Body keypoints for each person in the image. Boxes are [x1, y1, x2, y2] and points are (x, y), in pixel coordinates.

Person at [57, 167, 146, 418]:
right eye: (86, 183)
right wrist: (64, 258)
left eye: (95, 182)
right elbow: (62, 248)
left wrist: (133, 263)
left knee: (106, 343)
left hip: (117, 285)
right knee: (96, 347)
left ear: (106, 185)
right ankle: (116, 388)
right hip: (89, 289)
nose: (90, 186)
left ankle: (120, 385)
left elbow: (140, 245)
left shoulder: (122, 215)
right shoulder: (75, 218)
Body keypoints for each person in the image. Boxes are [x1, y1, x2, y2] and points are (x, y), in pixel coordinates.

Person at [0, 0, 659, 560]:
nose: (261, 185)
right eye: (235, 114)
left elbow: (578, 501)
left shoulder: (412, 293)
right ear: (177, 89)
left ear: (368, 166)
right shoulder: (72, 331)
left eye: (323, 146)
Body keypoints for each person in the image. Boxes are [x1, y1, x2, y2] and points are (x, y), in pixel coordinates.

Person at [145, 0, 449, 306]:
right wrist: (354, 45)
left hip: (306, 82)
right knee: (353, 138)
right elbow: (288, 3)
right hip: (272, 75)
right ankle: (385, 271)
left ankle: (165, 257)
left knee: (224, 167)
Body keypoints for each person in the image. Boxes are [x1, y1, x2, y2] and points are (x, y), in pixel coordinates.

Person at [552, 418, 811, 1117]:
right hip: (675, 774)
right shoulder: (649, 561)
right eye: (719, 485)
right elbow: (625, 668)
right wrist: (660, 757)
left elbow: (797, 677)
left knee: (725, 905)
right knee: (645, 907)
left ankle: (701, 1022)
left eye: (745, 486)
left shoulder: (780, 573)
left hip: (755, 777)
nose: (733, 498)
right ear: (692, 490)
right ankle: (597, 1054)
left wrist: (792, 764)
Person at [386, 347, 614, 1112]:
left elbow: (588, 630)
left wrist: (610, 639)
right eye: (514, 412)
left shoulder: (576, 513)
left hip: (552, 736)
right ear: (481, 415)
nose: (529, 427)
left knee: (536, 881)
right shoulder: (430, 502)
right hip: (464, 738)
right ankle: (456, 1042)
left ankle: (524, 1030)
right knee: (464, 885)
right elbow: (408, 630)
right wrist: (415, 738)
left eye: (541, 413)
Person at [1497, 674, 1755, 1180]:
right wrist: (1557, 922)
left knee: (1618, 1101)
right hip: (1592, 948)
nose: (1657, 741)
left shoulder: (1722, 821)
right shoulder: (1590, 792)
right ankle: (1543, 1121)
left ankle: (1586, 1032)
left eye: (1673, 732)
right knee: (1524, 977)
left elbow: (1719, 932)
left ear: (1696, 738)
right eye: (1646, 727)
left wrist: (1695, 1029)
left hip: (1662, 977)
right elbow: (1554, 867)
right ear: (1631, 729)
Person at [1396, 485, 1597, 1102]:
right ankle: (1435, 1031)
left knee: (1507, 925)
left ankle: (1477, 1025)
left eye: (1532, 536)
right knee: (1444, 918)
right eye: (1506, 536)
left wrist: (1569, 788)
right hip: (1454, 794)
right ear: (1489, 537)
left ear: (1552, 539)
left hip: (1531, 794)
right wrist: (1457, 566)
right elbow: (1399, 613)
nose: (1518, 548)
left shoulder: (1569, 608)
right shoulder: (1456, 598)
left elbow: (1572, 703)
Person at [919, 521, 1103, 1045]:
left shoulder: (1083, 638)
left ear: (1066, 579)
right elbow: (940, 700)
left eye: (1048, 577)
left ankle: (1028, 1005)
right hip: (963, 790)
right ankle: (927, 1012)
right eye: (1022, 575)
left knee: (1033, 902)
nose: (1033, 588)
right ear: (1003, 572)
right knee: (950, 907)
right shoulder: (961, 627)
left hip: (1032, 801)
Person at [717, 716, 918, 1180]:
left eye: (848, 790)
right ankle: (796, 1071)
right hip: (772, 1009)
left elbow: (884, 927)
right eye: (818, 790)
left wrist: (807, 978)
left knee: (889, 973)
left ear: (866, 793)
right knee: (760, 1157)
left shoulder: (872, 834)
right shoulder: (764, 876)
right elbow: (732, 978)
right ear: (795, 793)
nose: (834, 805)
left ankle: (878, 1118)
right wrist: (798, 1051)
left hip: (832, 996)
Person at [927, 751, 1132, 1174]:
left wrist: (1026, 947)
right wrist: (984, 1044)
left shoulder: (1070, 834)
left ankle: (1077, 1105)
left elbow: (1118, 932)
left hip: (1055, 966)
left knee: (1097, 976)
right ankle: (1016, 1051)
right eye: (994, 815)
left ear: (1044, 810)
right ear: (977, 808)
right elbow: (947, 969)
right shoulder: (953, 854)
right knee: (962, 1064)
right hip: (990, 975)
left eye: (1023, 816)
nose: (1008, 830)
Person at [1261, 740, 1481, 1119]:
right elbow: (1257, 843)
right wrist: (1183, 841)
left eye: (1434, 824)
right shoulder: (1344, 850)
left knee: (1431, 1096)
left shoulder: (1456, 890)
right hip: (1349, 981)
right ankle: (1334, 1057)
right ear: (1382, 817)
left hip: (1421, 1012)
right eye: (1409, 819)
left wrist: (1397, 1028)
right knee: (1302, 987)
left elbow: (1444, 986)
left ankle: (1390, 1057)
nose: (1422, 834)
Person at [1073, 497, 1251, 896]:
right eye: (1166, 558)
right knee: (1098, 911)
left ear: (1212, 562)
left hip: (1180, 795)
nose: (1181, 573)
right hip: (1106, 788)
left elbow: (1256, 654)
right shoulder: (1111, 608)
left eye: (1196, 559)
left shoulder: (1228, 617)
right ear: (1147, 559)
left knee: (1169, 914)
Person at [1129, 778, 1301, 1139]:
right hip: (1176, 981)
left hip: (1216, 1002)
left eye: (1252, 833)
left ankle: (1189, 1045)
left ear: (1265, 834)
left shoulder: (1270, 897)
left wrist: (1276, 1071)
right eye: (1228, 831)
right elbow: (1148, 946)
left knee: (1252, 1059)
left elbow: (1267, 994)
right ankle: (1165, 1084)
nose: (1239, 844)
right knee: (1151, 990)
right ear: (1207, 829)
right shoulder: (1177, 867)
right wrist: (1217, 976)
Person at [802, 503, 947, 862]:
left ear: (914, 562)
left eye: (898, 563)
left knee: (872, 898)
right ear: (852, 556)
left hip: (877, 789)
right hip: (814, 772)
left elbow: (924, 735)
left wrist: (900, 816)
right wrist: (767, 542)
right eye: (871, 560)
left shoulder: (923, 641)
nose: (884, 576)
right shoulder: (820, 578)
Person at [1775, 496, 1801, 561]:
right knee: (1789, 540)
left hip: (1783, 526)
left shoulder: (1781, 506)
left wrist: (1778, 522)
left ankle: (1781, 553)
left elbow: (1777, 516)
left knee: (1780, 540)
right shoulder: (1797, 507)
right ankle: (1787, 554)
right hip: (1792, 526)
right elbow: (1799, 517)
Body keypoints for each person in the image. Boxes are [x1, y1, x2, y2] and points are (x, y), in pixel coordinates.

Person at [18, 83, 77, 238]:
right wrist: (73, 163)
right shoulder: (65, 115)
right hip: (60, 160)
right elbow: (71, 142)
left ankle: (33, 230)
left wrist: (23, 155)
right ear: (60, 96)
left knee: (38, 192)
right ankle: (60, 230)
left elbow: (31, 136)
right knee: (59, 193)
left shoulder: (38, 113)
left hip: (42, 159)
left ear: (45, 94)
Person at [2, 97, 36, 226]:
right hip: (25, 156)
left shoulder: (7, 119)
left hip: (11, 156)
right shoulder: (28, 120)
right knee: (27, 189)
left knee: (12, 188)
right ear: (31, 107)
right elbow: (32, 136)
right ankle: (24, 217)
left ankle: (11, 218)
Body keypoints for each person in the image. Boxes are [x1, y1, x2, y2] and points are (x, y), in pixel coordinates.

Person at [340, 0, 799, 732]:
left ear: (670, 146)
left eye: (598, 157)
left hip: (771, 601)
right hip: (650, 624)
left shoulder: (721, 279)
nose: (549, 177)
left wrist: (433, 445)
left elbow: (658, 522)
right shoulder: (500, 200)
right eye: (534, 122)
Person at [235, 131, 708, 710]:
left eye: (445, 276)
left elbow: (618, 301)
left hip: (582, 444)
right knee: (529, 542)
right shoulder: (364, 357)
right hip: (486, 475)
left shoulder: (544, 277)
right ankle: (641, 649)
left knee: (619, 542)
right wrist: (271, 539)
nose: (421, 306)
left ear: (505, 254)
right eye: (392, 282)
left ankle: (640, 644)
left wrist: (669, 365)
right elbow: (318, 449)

**TASK:** One stretch of the lines above is wanted, from the line that contains "right ankle: (1016, 1051)" through the line that contains "left elbow: (1267, 994)". Output it exactly.

**EXERCISE SOLUTION:**
right ankle: (1016, 1051)
right eye: (994, 815)
left ear: (1044, 810)
right ear: (977, 808)
right elbow: (947, 969)
right shoulder: (953, 854)
right knee: (962, 1064)
right hip: (990, 975)
left eye: (1023, 816)
nose: (1008, 830)
Person at [1261, 740, 1481, 1119]:
right elbow: (1257, 843)
right wrist: (1183, 841)
left eye: (1434, 824)
right shoulder: (1344, 850)
left knee: (1431, 1096)
left shoulder: (1456, 890)
right hip: (1349, 981)
right ankle: (1334, 1057)
right ear: (1382, 817)
left hip: (1421, 1012)
right eye: (1409, 819)
left wrist: (1397, 1028)
right knee: (1302, 987)
left elbow: (1444, 986)
left ankle: (1390, 1057)
nose: (1422, 834)
Person at [1073, 497, 1251, 896]:
right eye: (1166, 558)
right knee: (1098, 911)
left ear: (1212, 562)
left hip: (1180, 795)
nose: (1181, 573)
right hip: (1106, 788)
left elbow: (1256, 654)
right shoulder: (1111, 608)
left eye: (1196, 559)
left shoulder: (1228, 617)
right ear: (1147, 559)
left knee: (1169, 914)
Person at [1129, 778, 1301, 1139]:
right hip: (1176, 981)
left hip: (1216, 1002)
left eye: (1252, 833)
left ankle: (1189, 1045)
left ear: (1265, 834)
left shoulder: (1270, 897)
left wrist: (1276, 1071)
right eye: (1228, 831)
right elbow: (1148, 946)
left knee: (1252, 1059)
left elbow: (1267, 994)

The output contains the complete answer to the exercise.